REQUIRED WORK -> Using the listing below, please count the lines that contain the string "labels". Only the number is wanted.
-- Opening Marker --
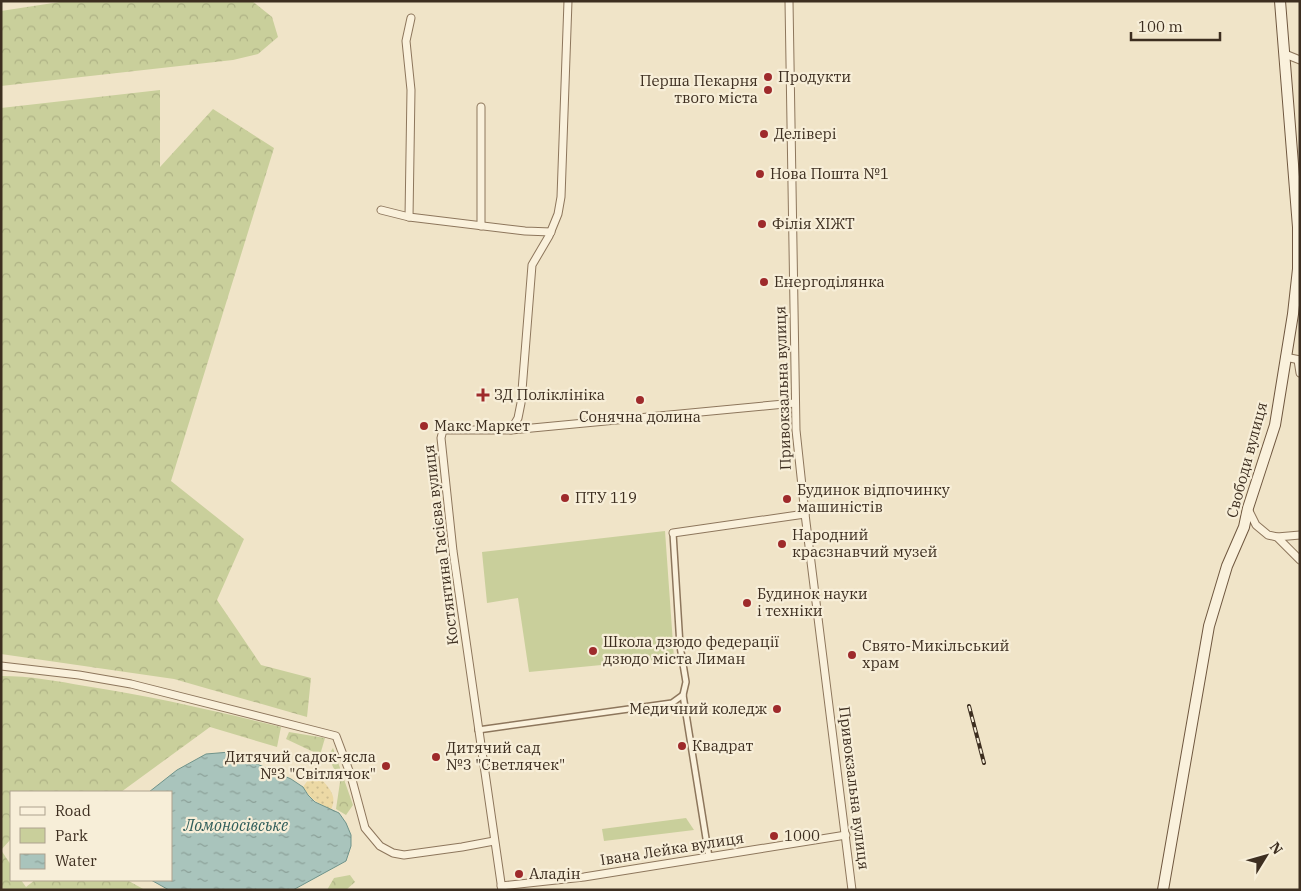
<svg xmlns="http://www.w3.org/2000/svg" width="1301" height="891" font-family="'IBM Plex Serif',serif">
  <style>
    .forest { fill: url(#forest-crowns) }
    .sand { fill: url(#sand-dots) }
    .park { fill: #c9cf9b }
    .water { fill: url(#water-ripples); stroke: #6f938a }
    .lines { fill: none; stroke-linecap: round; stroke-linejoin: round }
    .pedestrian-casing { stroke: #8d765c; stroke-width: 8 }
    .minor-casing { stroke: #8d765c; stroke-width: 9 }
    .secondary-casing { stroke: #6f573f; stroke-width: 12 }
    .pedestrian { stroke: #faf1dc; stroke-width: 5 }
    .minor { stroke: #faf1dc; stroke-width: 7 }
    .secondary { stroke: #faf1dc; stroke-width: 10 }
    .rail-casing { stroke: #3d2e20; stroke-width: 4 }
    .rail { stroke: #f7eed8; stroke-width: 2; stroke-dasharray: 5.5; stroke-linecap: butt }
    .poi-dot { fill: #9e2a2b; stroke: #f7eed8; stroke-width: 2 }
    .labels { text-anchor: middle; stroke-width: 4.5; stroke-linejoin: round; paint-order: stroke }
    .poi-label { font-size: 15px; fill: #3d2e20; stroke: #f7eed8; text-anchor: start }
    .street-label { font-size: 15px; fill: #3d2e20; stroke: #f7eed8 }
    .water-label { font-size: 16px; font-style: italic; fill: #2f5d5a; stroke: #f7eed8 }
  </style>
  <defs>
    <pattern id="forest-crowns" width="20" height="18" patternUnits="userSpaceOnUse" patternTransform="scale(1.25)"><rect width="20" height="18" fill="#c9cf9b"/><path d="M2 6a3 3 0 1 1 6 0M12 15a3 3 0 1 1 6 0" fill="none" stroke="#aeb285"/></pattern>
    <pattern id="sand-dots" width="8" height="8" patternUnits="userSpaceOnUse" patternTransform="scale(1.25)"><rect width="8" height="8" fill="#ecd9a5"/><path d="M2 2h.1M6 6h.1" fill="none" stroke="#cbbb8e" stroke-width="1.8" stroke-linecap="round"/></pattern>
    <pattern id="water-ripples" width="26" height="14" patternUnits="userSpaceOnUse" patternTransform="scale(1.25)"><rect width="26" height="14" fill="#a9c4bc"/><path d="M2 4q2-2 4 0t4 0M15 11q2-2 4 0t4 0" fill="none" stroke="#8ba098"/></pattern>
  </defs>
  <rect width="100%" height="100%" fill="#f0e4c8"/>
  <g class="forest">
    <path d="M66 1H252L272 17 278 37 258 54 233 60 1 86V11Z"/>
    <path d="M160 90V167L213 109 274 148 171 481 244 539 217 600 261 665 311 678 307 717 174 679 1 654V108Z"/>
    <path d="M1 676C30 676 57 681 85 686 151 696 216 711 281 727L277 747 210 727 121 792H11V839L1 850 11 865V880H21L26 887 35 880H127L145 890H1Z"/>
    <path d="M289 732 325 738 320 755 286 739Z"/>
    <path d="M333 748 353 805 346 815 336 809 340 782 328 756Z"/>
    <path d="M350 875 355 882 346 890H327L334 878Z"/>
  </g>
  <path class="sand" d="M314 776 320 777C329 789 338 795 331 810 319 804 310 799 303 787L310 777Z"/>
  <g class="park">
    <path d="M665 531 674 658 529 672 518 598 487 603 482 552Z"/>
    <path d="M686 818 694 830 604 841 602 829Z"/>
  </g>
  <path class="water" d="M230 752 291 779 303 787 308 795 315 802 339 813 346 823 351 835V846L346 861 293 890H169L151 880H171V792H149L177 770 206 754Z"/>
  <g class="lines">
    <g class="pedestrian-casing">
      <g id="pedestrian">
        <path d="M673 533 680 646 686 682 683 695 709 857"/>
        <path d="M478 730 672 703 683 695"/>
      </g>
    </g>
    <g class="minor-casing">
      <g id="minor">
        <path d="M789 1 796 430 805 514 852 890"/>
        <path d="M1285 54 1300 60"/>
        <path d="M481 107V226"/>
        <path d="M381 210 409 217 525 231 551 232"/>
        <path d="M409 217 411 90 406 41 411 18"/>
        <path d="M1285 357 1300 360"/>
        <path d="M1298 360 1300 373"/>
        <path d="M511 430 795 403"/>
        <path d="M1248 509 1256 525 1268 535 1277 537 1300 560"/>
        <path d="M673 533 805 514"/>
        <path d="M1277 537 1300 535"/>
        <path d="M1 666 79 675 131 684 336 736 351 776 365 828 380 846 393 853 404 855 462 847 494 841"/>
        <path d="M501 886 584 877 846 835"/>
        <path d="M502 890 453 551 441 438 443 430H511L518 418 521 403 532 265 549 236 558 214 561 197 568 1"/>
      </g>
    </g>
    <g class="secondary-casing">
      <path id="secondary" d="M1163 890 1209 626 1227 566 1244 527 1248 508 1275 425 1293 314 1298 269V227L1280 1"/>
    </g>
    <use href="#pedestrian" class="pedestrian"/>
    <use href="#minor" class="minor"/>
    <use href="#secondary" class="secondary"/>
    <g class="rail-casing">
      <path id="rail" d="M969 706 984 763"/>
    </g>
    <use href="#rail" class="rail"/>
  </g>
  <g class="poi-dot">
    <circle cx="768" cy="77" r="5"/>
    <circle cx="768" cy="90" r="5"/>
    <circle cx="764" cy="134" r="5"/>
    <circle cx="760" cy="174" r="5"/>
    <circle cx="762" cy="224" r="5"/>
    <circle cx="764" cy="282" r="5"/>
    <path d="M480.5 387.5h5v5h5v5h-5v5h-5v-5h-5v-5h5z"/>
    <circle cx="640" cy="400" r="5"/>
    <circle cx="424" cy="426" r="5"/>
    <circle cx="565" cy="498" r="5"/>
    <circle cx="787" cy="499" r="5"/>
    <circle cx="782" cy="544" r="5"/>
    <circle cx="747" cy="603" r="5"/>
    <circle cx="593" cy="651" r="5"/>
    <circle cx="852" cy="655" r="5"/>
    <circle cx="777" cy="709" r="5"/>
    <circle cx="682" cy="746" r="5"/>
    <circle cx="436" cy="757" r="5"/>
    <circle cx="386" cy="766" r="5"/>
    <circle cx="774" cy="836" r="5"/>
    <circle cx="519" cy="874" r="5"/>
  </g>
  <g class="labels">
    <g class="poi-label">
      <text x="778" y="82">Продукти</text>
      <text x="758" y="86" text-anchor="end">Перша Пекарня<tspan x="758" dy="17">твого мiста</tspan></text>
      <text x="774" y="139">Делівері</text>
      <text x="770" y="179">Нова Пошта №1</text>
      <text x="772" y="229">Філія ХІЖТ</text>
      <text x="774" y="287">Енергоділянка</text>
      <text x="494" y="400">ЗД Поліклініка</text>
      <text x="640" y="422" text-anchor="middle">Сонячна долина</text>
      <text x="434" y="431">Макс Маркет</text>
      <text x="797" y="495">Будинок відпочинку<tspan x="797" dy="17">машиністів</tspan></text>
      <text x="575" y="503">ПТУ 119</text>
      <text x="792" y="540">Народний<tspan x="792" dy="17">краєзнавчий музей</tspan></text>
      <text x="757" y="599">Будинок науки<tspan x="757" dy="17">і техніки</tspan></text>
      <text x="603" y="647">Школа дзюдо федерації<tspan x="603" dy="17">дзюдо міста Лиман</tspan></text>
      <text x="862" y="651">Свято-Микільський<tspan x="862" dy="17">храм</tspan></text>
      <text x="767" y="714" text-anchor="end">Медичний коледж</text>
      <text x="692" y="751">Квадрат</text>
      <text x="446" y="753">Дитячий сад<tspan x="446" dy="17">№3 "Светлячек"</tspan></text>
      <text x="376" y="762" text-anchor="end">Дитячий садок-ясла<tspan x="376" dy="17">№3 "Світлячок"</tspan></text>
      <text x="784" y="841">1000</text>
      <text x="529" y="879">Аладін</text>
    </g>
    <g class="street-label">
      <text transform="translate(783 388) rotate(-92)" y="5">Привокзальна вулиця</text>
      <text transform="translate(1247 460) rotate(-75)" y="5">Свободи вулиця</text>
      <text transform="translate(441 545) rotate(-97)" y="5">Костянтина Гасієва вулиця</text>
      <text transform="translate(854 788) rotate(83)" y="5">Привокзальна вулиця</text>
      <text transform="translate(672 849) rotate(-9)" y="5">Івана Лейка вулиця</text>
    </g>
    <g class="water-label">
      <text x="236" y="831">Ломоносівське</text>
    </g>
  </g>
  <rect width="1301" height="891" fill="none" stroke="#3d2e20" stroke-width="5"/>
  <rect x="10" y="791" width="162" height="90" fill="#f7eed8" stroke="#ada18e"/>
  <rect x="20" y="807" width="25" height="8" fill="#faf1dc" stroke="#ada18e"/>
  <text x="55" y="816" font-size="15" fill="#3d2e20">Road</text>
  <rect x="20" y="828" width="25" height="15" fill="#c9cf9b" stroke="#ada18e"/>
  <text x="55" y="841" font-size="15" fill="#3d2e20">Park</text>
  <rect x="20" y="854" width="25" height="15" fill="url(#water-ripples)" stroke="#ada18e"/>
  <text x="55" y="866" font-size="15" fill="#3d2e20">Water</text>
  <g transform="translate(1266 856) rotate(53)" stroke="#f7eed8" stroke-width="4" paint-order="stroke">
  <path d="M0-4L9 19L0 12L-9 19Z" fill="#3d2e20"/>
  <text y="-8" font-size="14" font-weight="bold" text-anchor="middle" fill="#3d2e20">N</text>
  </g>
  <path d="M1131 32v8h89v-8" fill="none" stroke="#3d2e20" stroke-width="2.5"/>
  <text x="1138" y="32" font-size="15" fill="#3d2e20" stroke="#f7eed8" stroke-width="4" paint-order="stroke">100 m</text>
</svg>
-- Closing Marker --
RESULT OF THIS TASK -> 2